_DATA EXTRACTS_:
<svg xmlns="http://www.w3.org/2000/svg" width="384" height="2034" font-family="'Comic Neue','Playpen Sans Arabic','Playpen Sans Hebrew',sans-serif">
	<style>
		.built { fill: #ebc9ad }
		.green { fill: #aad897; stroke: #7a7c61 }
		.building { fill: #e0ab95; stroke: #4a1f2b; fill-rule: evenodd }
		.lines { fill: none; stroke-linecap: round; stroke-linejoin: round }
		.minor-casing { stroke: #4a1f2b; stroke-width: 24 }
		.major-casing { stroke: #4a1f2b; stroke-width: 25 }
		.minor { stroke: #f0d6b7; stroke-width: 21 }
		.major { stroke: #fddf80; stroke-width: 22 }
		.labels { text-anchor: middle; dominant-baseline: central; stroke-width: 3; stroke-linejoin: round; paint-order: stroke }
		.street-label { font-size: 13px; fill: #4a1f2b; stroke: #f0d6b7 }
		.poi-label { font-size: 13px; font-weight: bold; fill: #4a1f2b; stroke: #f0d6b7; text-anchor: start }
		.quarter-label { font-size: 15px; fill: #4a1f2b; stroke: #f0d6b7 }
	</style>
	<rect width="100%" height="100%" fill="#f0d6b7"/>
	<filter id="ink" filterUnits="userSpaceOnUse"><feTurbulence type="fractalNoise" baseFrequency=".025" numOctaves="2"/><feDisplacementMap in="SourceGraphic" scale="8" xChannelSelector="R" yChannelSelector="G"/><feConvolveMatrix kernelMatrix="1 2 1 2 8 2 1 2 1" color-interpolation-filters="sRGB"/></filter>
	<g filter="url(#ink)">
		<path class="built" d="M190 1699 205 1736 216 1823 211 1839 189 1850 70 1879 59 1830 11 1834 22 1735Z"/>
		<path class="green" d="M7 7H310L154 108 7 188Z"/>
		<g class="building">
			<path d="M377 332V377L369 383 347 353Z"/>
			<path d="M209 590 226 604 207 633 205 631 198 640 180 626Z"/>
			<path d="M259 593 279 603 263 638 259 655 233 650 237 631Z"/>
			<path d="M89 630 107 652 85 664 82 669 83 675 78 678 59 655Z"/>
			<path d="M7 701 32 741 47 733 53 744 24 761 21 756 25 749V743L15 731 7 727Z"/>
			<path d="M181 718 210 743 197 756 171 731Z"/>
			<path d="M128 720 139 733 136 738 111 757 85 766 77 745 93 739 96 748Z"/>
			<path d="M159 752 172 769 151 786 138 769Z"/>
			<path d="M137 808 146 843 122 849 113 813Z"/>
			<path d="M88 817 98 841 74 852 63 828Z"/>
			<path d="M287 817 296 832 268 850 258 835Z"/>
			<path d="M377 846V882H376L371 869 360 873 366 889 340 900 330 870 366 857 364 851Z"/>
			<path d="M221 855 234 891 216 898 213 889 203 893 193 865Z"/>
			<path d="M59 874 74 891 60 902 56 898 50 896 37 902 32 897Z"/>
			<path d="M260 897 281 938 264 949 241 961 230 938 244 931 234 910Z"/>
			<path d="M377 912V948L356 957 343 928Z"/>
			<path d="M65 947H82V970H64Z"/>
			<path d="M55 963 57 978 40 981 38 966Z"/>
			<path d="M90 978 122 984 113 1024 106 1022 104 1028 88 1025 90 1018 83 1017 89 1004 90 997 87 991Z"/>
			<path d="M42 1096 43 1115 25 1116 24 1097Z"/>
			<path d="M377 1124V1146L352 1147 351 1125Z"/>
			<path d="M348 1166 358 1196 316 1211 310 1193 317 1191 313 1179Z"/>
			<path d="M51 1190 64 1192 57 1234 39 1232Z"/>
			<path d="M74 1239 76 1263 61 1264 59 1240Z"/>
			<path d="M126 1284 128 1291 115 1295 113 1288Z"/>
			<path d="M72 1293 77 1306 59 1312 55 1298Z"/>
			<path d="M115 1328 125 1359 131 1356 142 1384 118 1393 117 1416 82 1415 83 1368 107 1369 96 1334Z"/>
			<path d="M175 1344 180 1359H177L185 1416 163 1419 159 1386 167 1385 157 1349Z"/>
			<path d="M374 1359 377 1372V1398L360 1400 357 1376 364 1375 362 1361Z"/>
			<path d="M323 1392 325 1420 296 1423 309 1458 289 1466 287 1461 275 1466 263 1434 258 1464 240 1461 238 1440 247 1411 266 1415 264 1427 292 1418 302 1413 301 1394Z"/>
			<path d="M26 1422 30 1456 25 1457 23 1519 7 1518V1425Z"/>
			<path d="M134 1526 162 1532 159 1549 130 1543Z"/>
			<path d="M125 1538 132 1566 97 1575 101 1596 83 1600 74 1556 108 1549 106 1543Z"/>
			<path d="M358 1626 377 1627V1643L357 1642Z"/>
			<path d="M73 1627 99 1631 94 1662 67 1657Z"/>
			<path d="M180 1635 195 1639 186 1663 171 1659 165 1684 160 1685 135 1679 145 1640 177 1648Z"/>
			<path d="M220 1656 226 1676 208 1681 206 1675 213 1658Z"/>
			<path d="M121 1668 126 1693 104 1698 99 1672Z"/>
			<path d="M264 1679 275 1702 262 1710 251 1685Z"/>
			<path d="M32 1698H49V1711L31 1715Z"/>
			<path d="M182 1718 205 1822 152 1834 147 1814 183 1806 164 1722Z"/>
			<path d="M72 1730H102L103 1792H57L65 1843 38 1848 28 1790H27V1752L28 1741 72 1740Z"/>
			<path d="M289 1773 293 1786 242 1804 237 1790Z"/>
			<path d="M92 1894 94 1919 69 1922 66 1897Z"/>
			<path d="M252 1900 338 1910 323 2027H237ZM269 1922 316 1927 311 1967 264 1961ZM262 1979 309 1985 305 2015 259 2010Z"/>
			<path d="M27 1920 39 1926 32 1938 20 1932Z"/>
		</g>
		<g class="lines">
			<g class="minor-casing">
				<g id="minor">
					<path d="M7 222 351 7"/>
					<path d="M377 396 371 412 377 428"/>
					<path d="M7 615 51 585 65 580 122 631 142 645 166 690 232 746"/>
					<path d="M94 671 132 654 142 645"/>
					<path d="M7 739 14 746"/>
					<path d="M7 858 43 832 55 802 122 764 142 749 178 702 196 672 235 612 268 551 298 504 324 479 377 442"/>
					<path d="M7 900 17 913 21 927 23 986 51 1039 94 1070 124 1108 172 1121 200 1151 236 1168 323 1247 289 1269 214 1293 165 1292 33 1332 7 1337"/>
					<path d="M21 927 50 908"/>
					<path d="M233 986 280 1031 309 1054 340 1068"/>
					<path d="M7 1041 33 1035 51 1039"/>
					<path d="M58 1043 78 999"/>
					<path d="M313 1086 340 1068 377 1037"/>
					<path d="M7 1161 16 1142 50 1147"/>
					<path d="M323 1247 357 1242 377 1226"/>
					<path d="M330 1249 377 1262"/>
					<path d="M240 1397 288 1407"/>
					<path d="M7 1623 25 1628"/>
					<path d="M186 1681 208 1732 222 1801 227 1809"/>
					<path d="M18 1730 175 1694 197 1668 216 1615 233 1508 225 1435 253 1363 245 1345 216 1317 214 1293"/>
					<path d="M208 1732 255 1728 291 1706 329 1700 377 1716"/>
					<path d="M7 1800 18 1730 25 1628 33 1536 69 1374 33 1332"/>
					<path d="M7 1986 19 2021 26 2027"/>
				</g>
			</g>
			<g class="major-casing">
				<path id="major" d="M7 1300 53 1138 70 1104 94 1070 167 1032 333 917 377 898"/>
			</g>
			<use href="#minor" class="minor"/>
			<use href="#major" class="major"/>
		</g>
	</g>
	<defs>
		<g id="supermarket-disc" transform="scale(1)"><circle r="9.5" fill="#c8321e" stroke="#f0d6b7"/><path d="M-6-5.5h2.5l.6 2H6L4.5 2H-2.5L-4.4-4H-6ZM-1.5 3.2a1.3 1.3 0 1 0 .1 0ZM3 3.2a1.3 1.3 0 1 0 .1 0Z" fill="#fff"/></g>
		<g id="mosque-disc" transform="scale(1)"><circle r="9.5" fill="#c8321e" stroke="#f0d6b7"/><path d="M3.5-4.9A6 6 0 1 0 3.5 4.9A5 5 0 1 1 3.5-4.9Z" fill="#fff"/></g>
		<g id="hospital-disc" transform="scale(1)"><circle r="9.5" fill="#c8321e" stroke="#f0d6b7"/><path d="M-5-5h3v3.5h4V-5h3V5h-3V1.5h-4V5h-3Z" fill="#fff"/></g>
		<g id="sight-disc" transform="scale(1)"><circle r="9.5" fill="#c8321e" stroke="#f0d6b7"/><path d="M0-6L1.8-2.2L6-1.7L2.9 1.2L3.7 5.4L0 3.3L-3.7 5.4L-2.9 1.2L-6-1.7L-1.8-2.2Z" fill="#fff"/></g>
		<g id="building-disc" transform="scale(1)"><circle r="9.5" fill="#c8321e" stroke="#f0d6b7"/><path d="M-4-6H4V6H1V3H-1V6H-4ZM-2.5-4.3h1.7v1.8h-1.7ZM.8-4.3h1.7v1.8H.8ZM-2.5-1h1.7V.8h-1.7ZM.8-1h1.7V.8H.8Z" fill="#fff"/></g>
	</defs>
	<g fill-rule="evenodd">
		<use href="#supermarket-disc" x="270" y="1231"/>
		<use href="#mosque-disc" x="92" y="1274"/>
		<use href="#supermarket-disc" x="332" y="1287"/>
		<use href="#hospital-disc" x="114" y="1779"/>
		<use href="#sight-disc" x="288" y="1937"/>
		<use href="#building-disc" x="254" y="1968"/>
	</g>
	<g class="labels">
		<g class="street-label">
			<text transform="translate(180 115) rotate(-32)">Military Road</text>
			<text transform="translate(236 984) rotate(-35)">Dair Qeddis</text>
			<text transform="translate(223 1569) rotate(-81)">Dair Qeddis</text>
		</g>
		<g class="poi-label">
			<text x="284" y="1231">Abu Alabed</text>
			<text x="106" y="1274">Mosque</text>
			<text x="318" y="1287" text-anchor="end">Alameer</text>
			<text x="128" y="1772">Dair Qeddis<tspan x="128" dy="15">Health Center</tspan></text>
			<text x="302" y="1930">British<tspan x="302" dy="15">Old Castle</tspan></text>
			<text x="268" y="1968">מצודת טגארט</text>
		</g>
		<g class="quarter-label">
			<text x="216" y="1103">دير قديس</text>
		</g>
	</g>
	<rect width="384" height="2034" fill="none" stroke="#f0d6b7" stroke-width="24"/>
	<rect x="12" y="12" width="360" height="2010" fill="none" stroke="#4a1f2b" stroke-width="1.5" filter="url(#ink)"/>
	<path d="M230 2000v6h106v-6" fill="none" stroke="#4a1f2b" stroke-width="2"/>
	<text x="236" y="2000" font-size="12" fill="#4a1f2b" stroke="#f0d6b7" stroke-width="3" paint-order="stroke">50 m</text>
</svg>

_WHAT TO WORK ON_: Only the lines above from the one with "#e0ab95; stroke: #4a1f2b;" through the one with "#fddf80; stroke-width: 22" should be duplicated, character for character.

_EXERCISE OUTPUT_:
		.building { fill: #e0ab95; stroke: #4a1f2b; fill-rule: evenodd }
		.lines { fill: none; stroke-linecap: round; stroke-linejoin: round }
		.minor-casing { stroke: #4a1f2b; stroke-width: 24 }
		.major-casing { stroke: #4a1f2b; stroke-width: 25 }
		.minor { stroke: #f0d6b7; stroke-width: 21 }
		.major { stroke: #fddf80; stroke-width: 22 }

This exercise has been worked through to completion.